Q: Can you give us one of your best excerpts?
A: I can’t tell you what’s the best, but I’ll give you one section from early in the book, which, I think, touches on how New York flows into Kenny’s experience:
“I lay on a bench in Washington Square one night, wrapped in desolation.
A wino was crashed out two or three benches along. There had been a minor scuffle earlier, when another guy tried to take his pitch. Little more than hair pulling, slapping and drunken, missed punches, but more than enough to bring my situation home to me.
I was tired, hadn’t eaten for a couple of days and didn’t know what I was going to do about the mess I was in.
I was scared.
It had been two weeks since I’d walked out of my parents’ apartment.
Two weeks. A pitifully short time to grow so despondent. I felt like I’d been alone for a lifetime.
Which, given my parents, was closer to the truth than I cared to admit.
Across the square, a drug deal was going down and I was sure it must have been a set-up, it was so blatant. But there were no flashing lights, no blaring sirens, no S.W.A.T. team dashing from shadows to take them out.
They faded away into the night, rejoining the gloom.
My misery deepened as I lay on the bench.
It was Spring, warm enough to stay out most nights; not like Winter, when my breath felt like it might freeze in my throat. Despite the evening’s warmth, though, it might as well have been ice, desperation and hypothermia, I felt so wretched.
Lying in the darkness, the wino snoring, dealers coasting, awaiting their next buyer, I was so close to tears it made me shudder.
Then it came from a stereo in an upstairs apartment, a minor chord drifting across the square like a whisper.
A guitar, electric.
B. B. King.
Unmistakable.
Soft horns in the background; Lucille lifting the darkness for a moment.
‘The Thrill is Gone’ filled Washington Square.
Everyone was still.
Shadows within shadows grew apparent, people I hadn’t even known were there, some of them sniffing back tears, some just humming along.
The guy three benches along woke up and railed at the apartment window: “Shut the f*** up, we’re trying to sleep down here!”
A rock came out of the darkness and hit his shoulder.
B. B. played on regardless.
By the end of the first chorus, some of the shadows were singing.
Me, I turned over and let the music soothe me to sleep.
B.B. King’s guitar melted the night into ice cream and shadows.

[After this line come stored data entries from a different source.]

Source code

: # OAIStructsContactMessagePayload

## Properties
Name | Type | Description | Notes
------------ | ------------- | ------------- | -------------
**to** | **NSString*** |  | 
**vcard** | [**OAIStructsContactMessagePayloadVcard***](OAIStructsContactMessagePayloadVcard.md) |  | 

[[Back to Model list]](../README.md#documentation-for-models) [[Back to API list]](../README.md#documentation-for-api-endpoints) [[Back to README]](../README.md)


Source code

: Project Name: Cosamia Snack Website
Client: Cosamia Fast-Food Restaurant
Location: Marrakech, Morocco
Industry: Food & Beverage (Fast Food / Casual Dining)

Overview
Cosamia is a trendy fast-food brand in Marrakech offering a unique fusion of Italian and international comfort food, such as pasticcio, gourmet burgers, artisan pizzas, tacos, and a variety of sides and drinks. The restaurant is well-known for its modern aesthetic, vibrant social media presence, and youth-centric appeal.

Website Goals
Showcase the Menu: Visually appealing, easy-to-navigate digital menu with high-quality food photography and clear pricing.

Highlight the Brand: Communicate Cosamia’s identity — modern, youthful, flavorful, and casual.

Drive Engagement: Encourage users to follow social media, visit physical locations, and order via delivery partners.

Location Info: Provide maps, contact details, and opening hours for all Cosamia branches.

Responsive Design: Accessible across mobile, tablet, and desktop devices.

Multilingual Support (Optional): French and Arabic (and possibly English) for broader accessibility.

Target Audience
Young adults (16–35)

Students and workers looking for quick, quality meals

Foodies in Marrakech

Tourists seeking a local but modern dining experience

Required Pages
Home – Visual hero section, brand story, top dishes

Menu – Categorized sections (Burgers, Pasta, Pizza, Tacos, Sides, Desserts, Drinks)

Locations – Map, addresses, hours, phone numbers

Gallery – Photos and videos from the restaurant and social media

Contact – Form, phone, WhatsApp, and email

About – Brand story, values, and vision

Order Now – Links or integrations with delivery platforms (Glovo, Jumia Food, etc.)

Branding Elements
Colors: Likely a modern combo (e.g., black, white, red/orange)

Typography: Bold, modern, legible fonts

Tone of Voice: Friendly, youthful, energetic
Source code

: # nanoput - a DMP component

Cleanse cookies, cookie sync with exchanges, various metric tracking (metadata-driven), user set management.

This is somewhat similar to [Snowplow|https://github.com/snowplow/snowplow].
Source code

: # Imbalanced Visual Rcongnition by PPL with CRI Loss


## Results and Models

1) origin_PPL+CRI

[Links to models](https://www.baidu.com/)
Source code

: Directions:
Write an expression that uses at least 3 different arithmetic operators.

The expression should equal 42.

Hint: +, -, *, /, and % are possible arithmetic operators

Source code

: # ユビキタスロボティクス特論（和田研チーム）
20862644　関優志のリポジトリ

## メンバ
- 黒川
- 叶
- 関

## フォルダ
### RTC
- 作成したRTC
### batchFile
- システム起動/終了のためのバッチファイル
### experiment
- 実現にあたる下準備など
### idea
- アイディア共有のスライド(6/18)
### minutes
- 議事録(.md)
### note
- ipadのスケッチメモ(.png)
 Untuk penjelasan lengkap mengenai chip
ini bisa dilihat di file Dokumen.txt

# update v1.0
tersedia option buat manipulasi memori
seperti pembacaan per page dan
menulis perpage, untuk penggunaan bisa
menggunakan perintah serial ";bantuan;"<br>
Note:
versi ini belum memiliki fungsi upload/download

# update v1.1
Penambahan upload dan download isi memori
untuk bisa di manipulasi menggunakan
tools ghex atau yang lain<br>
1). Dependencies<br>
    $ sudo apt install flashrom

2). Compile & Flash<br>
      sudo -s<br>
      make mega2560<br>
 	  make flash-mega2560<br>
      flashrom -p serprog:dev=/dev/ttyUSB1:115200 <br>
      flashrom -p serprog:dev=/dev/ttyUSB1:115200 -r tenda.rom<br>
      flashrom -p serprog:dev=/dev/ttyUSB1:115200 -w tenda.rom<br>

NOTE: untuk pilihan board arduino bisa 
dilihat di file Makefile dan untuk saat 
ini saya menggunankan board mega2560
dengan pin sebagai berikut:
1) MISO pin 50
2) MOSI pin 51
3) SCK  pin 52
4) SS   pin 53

I dreamt of twirling carousels and red fairy lights, screaming wheels and ozone bitterness, of the yelps and screams of teenage girls; rough answers from over-protective boyfriends, all bravado and testosterone. My dreams left me spinning, dizzy with vertigo and confusion.
When I woke, in the early hours of dawn, the guy two or three benches along had been knifed and I was the only person within twenty yards of him.”
Q: Thank you so much for this interview, Vince. We wish you much success!
A: It’s been my pleasure – I hope to see you over at http://VinceT.net some time soon!
About Family Rules
New York. In this city that never sleeps, anyone could make a brand new start of it. Or so the song goes.
For some people, starting again is no option.
Kenny is adrift in the city, tormented by the scars and memories of his unique upbringing as a child star in the UK, chasing any addiction that can fill the void he carries at his core.
Increasingly unable to paper over the cracks, to numb himself with street corner narcotics, or build an abiding relationship with his junkie soul-mate Ivvy, he turns to stealing cars to provide momentary escape from his increasingly desolate life.
Estranged from his parents, Kenny has no hope or vision of a better future.
Until one night he steals a car from a gas station in New Jersey and is offered an unexpected, final opportunity for redemption; a radically different role to play.
Family Rules is an intense personal account of an invented life, where all the rules of family life are inverted, and of the damage done when the boundary between reality and television is truly no boundary at all.